Succeeding Nick Boles, Harlow MP Robert Halfon is the new apprentices and skills minister, appointed by education secretary Justine Greening – the skills brief having been moved from the former Department for Business, Innovation and Skills (BIS, now the Department for Business, Energy and Industrial Strategy, BEIS). Halfon appears well-suited to his new brief. He employed the first parliamentary apprentice, and says he has “led from the front in championing apprenticeships.” We assume he will be taking responsibility for pushing forward the Government’s Post-16 Skills Plan, its response to the Sainsbury Review, published last week (post).

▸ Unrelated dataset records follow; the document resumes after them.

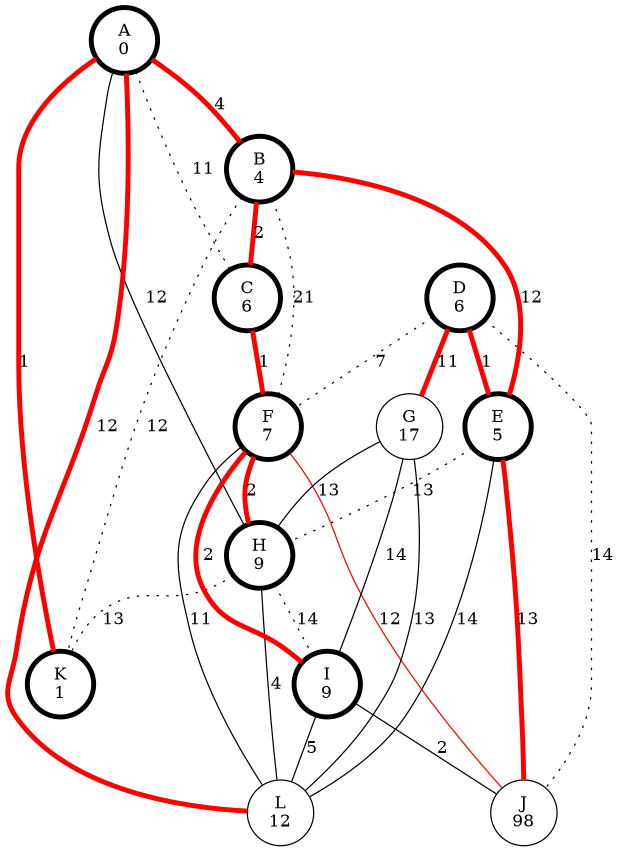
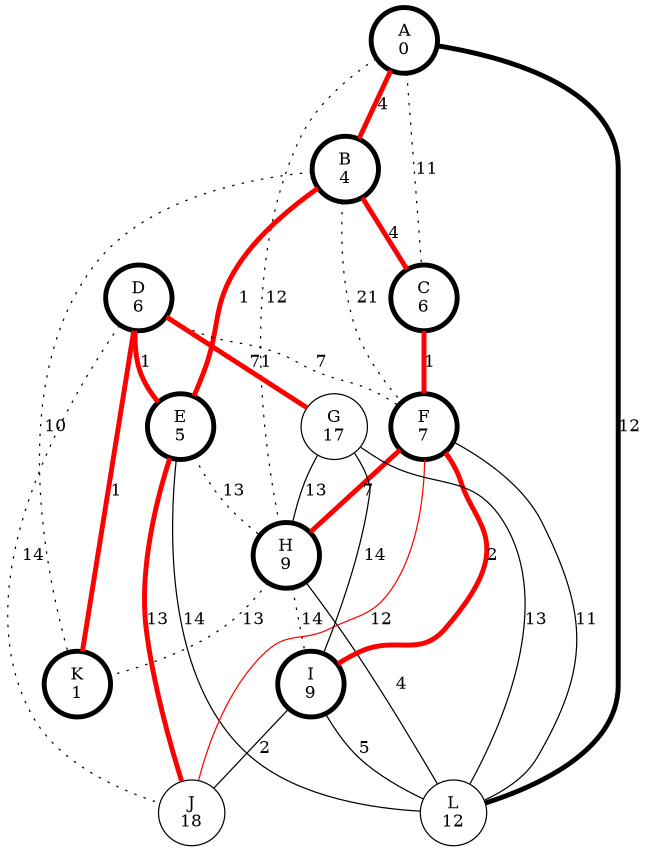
  graph {
    node [penwidth=4]
    n1 [label="A\n0"]
    n2 [label="B\n4"]
    n3 [label="C\n6"]
    n4 [label="H\n9"]
    n5 [label="K\n1"]
    n6 [label="L\n12" penwidth=""]
    n7 [label="E\n5"]
    n8 [label="F\n7"]
    n9 [label="I\n9"]
-   n10 [label="J\n98" penwidth=""]
+   n10 [label="J\n18" penwidth=""]
    n11 [label="D\n6"]
    n12 [label="G\n17" penwidth=""]
    n1 -- n2 [color=red label=4 penwidth=4]
    n1 -- n3 [label=11 style=dotted]
-   n1 -- n4 [label=12 style=solid]
-   n1 -- n5 [color=red label=1 penwidth=4]
-   n1 -- n6 [color=red label=12 penwidth=4]
-   n2 -- n3 [color=red label=2 penwidth=4]
-   n2 -- n5 [label=12 style=dotted]
-   n2 -- n7 [color=red label=12 penwidth=4]
+   n1 -- n4 [label=12 style=dotted]
+   n11 -- n5 [color=red label=1 penwidth=4]
+   n1 -- n6 [color=black label=12 penwidth=4]
+   n2 -- n3 [color=red label=4 penwidth=4]
+   n2 -- n5 [label=10 style=dotted]
+   n2 -- n7 [color=red label=1 penwidth=4]
    n2 -- n8 [label=21 style=dotted]
    n3 -- n8 [color=red label=1 penwidth=4]
    n4 -- n5 [label=13 style=dotted]
    n4 -- n6 [label=4]
    n4 -- n9 [label=14 style=dotted]
    n7 -- n4 [label=13 style=dotted]
    n7 -- n6 [label=14]
    n7 -- n10 [color=red label=13 penwidth=4]
-   n8 -- n4 [color=red label=2 penwidth=4]
+   n8 -- n4 [color=red label=7 penwidth=4]
    n8 -- n6 [label=11]
    n8 -- n9 [color=red label=2 penwidth=4]
    n8 -- n10 [color=red label=12]
    n9 -- n6 [label=5]
    n9 -- n10 [label=2]
    n11 -- n7 [color=red label=1 penwidth=4]
    n11 -- n8 [label=7 style=dotted]
    n11 -- n10 [label=14 style=dotted]
-   n11 -- n12 [color=red label=11 penwidth=4]
+   n11 -- n12 [color=red label=71 penwidth=4]
    n12 -- n4 [label=13]
    n12 -- n6 [label=13]
    n12 -- n9 [label=14]
  }
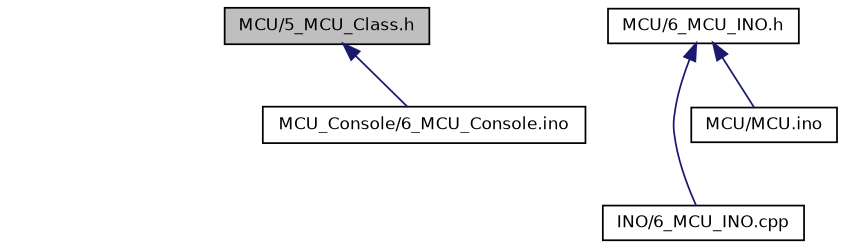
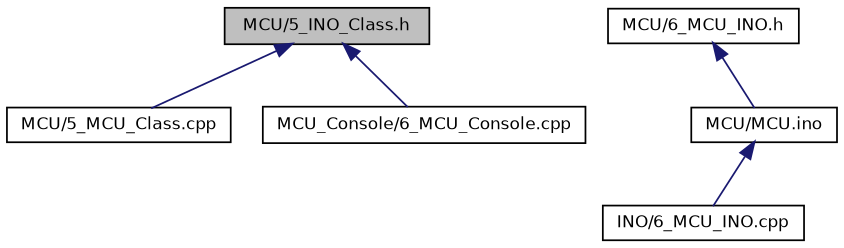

From our point of view on the SkillsPlanner project, another key appointment has been Croydon MP Gavin Barwell, appointed the new housing and planning minister in the Department of Communities and Local Government (DCLG). Barwell is also minister for London; our two-year SkillsPlanner project is strongly focused on London and the southeast, and we expect Barwell will be working closely with London Mayor Sadiq Khan (post).

And, Cabinet Office minister Ben Gummer, MP for Ipswich, will oversee the government’s own construction strategy (post) and programme, lead on its procurement policy, and also look at digital transformation of government. The latter particularly interests SkillsPlanner; data, much of it provided by government or government-funded organisations and projects, is at the core of our open linked data platform, and the wider construction industry is also engaged in a deeper digital shift outlined in the February 2015 Digital Built Britain strategy (post).

Update (1 August 2016) – At BEIS, Jesse Norman MP, minister for industry and energy, will be responsible for industrial policy covering infrastructure and construction.